**Dataset content:**
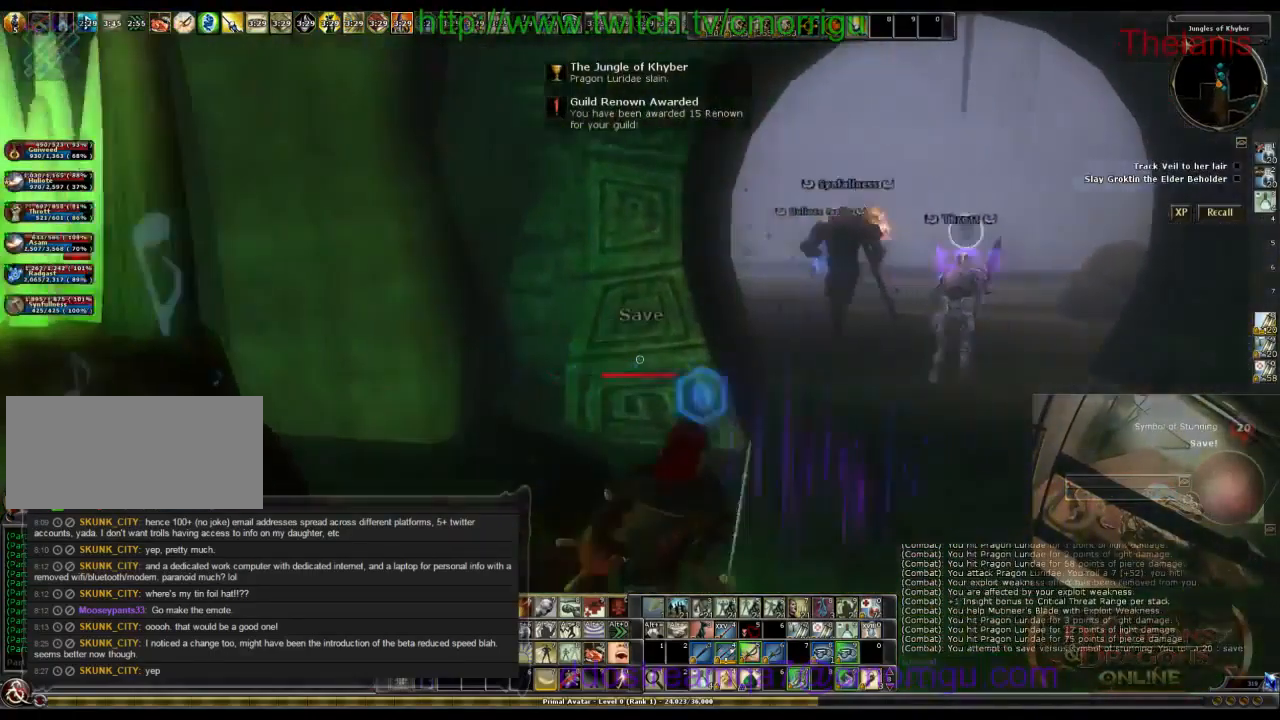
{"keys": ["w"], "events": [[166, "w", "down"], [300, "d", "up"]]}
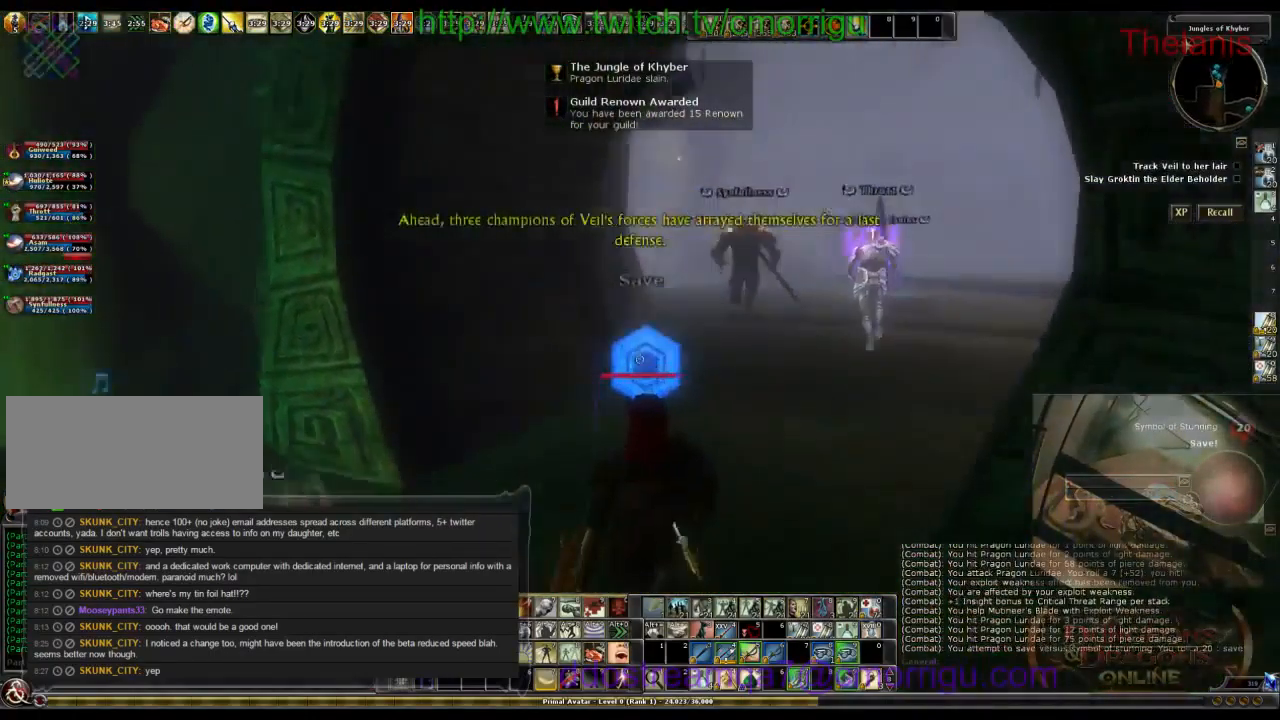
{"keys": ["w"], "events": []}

---

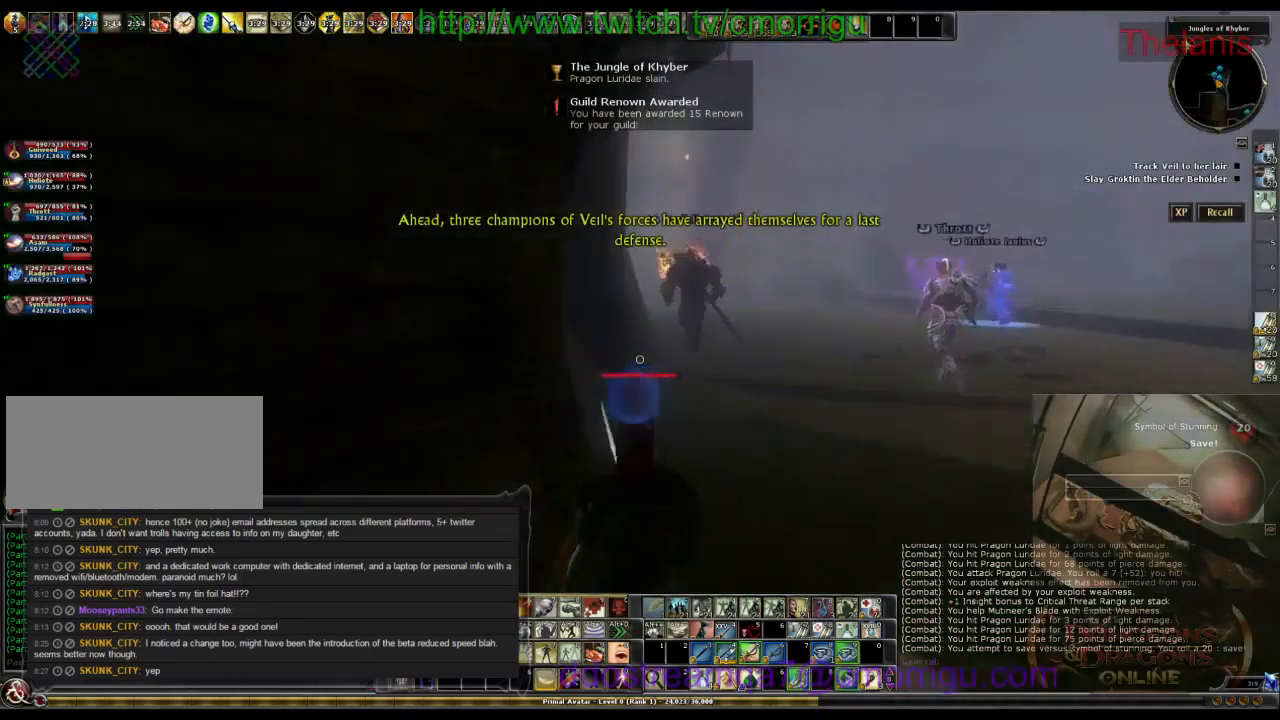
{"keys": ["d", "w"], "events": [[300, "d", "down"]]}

**Exercise objective:** Wherever "down" occurs in the entries above, copy the line it sits on.

**Result for this task:**
{"keys": ["w"], "events": [[166, "w", "down"], [300, "d", "up"]]}
{"keys": ["d", "w"], "events": [[300, "d", "down"]]}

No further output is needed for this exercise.